Maximus Andries Viviers | 26th of February 2012
My waters broke in quite an extravagant fashion that morning, it was 8am on a Saturday and we were just nestling in ready for a sleep in with my 38 week old belly. My husband and I had only been married for 10.5 months and our honeymoon baby was ready to be born.
We had no idea whether it was to be a boy or girl, so our hospital bag was packed with white and lemon, with little gifts we had selected along the way of our quick detour to parenthood and family life. I had made a commitment at the beginning of the year, that no matter what happened, my first year of Novice Motherhood I was going to blog. Writing had become my therapy, in the midst of my ever changing body and life.
As my husband picked up our carry all and grabbed the keys to the car, I asked quietly if we could stop at the cafe on the way to the hospital. His dear in head light look, will be one I will never forget, but I knew that the next few days were going to be very short on coffee and super long in exertion.
So he walked nervously inside and I sat in our car and wrote my blog post the promise for that morning. After a big day of contractions, hesitant conversations and so much pain, the midwives sent me home again, to wait for my body to be ready to bring our baby into the world.
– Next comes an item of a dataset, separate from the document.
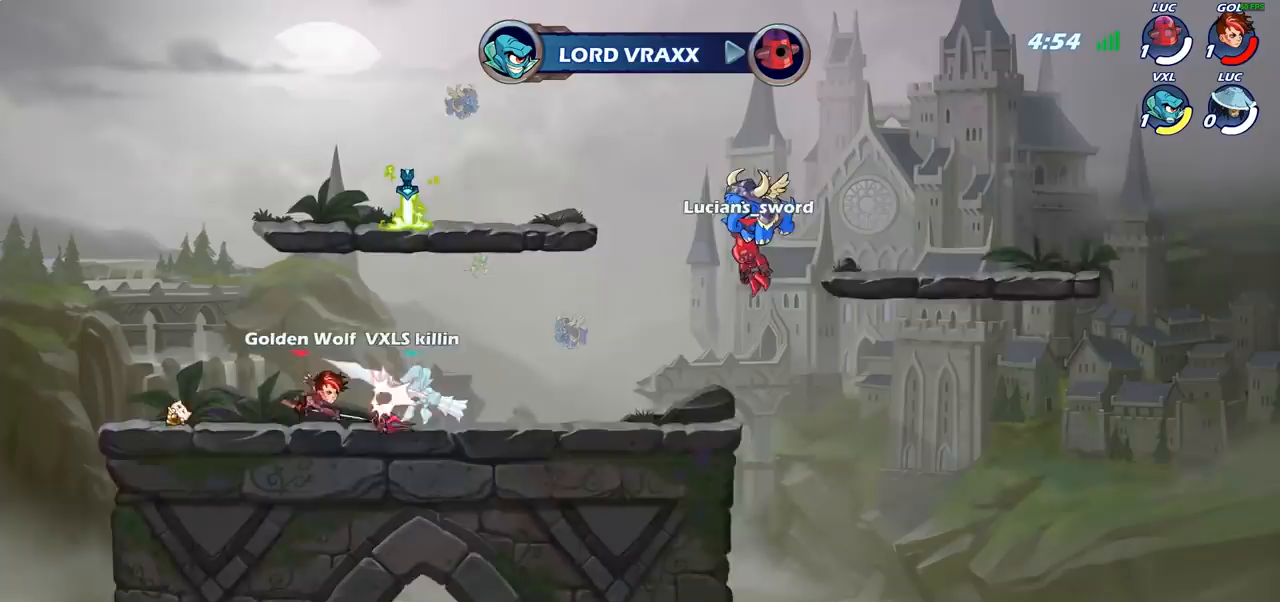
{"buttons": ["SELECT"], "left_stick": "center", "right_stick": "center", "events": []}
I was so terribly nervous, unsure. The funny thing about being sent home, was we were in the midst of renovating our bathroom, so there was a tiler at home whilst I was in labour, he was finishing our bathroom.
I am not sure what he thought he had gotten himself into, tiling away, with a woman in labour in the next room.
Our Saturday was full of pain, music, candles and big courageous, what is actually going on here. Giving birth is so overwhelming and the not knowingness is always so difficult for the novice. They told us not to come back to the hospital unless the contractions were closer together and I couldn’t handle the pain any longer.
At 10pm that Saturday night, we drove back to our local hospital and I was hooked up to the monitoring machines again. As soon as the stickers were placed on my contracting stomach, the midwife went ashen and she rushed out of the room. Within minutes a doctor raced in, another midwife returned and they asked me to remove all my jewellery. It was all happening so fast, but within minutes I was being raced down the corridor to surgery for an emergency c-section.
Charl and I tried to laugh that we felt like we were in a episode of grey’s anatomy, but I was overwhelmed at the thought of what if? Our little babies heart beat was dropping suddenly with every contraction and his life was at risk.
Within minutes we were rushed through theatre, my husband ran in wearing the blues and the epidural was the most painful experience of my life as they tried four times without success to get it inserted in the midst of contractions. I was one try away from being completely put under and within seconds I was opened and my blue baby boy was removed from my body.
They found his umbilical cord wrapped around his neck twice and he was being strangled by every contraction that pushed him downwards.
These hours of my life were my most vulnerable, but my most precious.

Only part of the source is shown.